**Work to be completed:** All lines of the entries with "shift" in them must be listed.

**Provided entries:**
#####

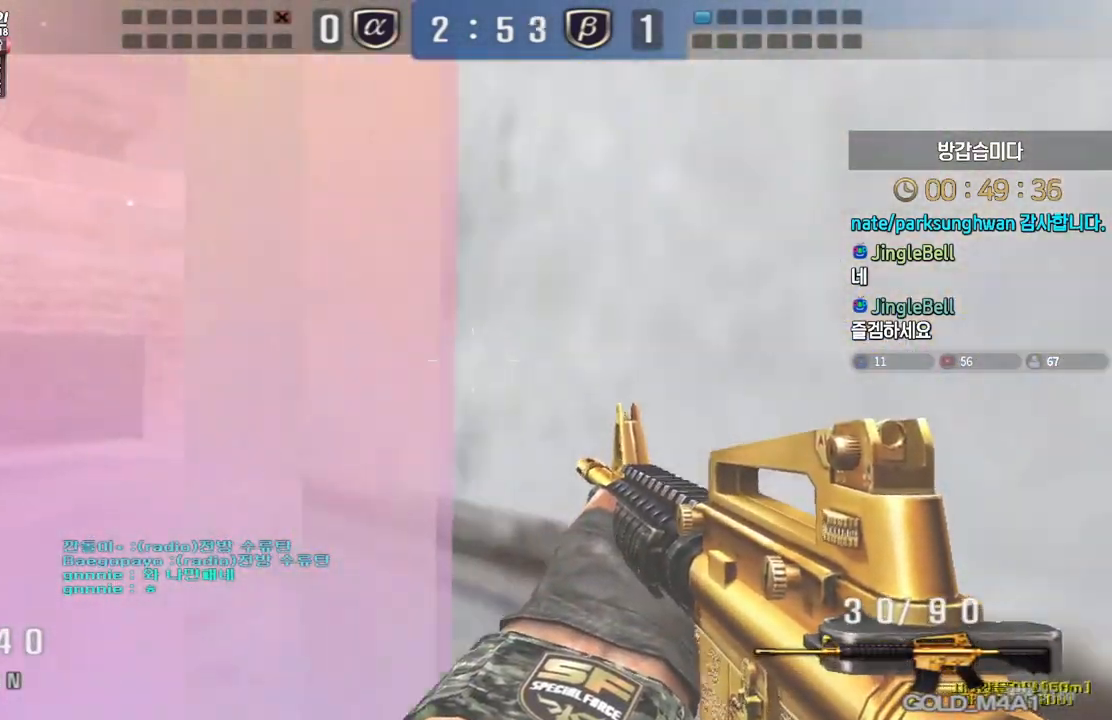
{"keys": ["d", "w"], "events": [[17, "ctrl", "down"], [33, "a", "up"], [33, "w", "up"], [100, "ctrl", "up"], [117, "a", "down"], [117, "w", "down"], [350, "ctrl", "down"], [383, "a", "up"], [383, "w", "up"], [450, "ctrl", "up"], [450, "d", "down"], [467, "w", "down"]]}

#####

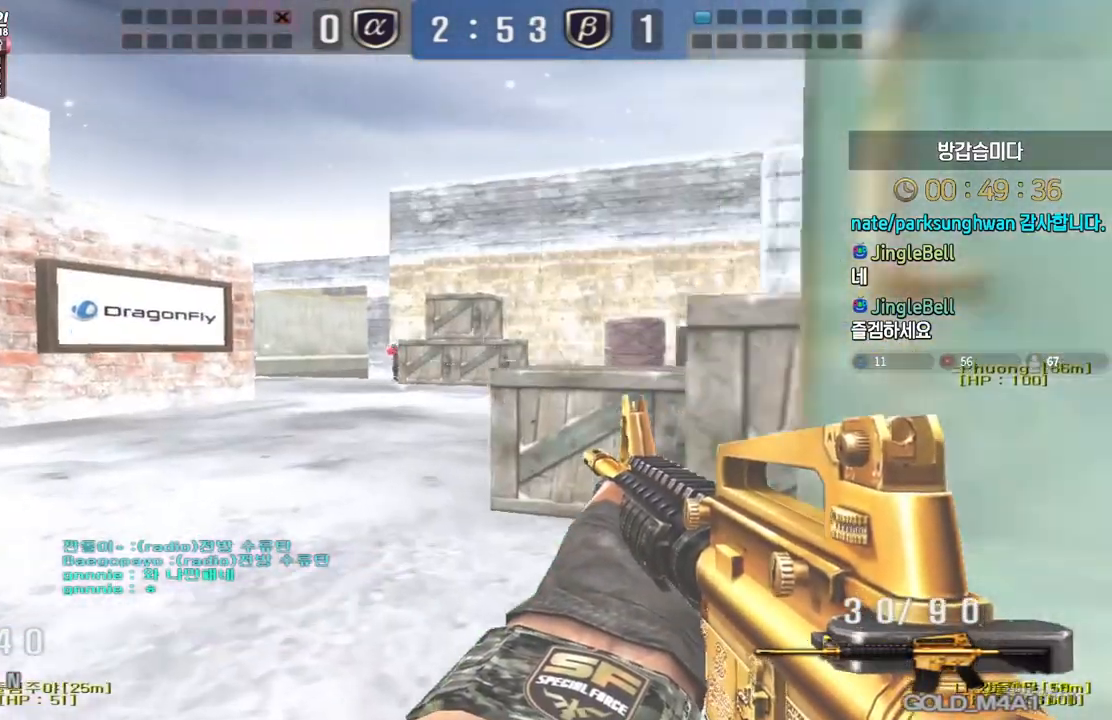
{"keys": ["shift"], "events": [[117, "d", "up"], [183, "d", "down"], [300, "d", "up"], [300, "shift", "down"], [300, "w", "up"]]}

#####

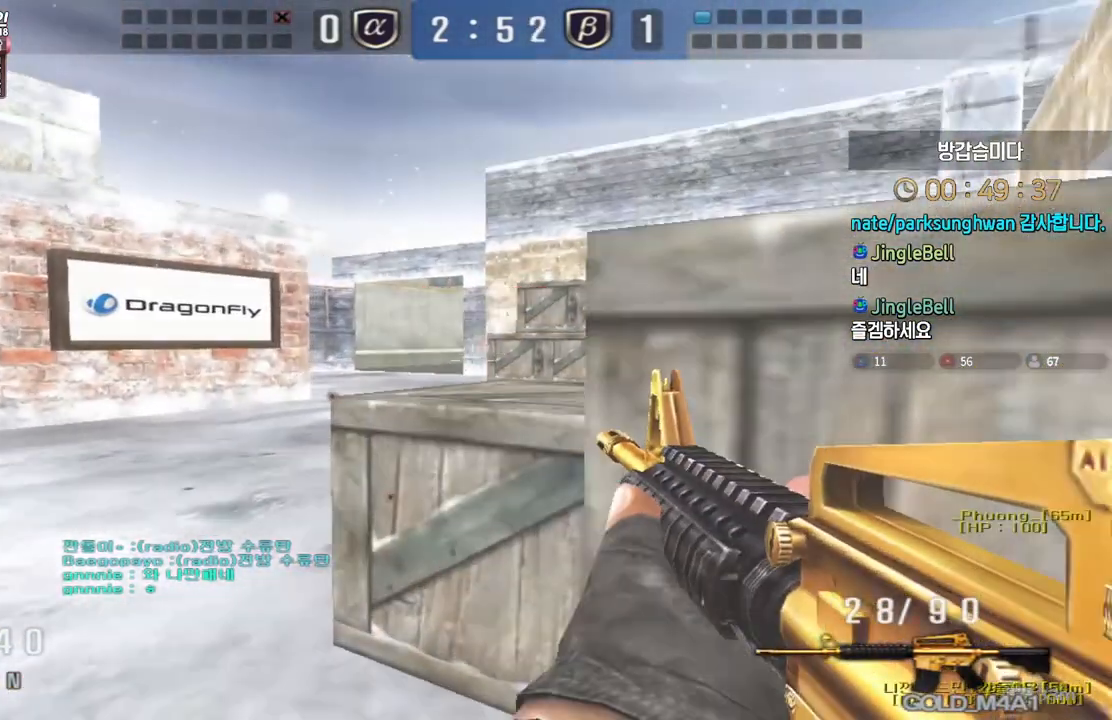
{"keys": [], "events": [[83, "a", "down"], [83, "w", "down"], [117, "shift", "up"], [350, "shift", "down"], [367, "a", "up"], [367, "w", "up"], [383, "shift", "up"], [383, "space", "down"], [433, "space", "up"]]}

#####

**Solved exercise:**
{"keys": ["shift"], "events": [[117, "d", "up"], [183, "d", "down"], [300, "d", "up"], [300, "shift", "down"], [300, "w", "up"]]}
{"keys": [], "events": [[83, "a", "down"], [83, "w", "down"], [117, "shift", "up"], [350, "shift", "down"], [367, "a", "up"], [367, "w", "up"], [383, "shift", "up"], [383, "space", "down"], [433, "space", "up"]]}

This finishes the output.